### INSTRUCTION:
Reproduce the CS 211 study advice in full, word for word.

### SOURCE TEXT:
= = = = = = =

CS 211 - How I would study

You probably are somewhat early in your college career, you may not understand how to study well for an exam. Here is how I would study for the CS211 final.
  1. Re-work the labs (specifically any you didn't understand or do well on). Remember: Programming takes practice, reading code is VERY different than writing code. You MUST WRITE SOFTWARE as practice!
  2. Look in the book at the chapters we've covered and try to work problems (examples given in the book) without looking at the solution first. If it's a programming problem WRITE THE SOFTWARE and compile it. Make sure you can make it work without looking at the book answer
  3. Write out a 1-2 sentence definition of the items in the list at the end of this page .. by hand. You learn more from writing than from reading!
  4. Print out the study guide for midterm 1
  5. Work through all the questions in that study guide. Actually write out the answers and then code the answers to make sure you're correct
  6. Work the midterm again without looking at your answers.

= = = = = = =

### EXTRACTED ENTRIES:
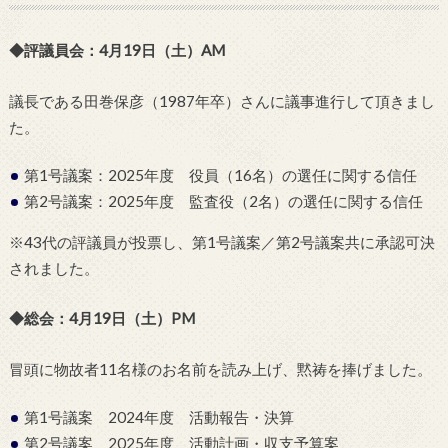
◆評議員会：4月19日（土）AM
議長である田巻保彦（1987年卒）さんに議事進行して頂きまし
た。
第1号議案：2025年度 役員（16名）の選任に関する信任
第2号議案：2025年度 監査役（2名）の選任に関する信任
※43代の評議員が投票し、第1号議案／第2号議案共に承認可決
されました。
◆総会：4月19日（土）PM
冒頭に物故者11名様のお名前を読み上げ、黙祷を捧げました。
第1号議案 2024年度 活動報告・決算
第2号議案 2025年度 活動計画・収支予算案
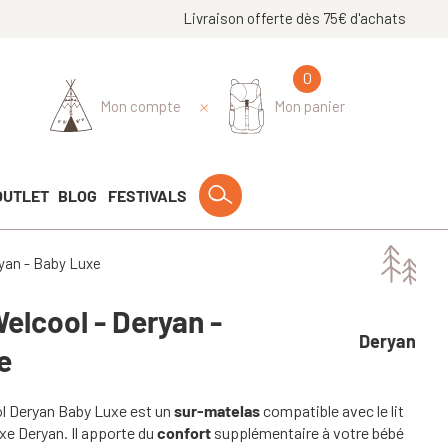
Livraison offerte dès 75€ d'achats
0
Mon compte
Mon panier
OUTLET
BLOG
FESTIVALS
yan - Baby Luxe
elcool - Deryan -
Deryan
e
l Deryan Baby Luxe est un
sur-matelas
compatible avec le lit
e Deryan. Il apporte du
confort
supplémentaire à votre bébé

= = = = = = =

### COMPLETED EXERCISE:
CS 211 - How I would study

You probably are somewhat early in your college career, you may not understand how to study well for an exam. Here is how I would study for the CS211 final.
  1. Re-work the labs (specifically any you didn't understand or do well on). Remember: Programming takes practice, reading code is VERY different than writing code. You MUST WRITE SOFTWARE as practice!
  2. Look in the book at the chapters we've covered and try to work problems (examples given in the book) without looking at the solution first. If it's a programming problem WRITE THE SOFTWARE and compile it. Make sure you can make it work without looking at the book answer
  3. Write out a 1-2 sentence definition of the items in the list at the end of this page .. by hand. You learn more from writing than from reading!
  4. Print out the study guide for midterm 1
  5. Work through all the questions in that study guide. Actually write out the answers and then code the answers to make sure you're correct
  6. Work the midterm again without looking at your answers.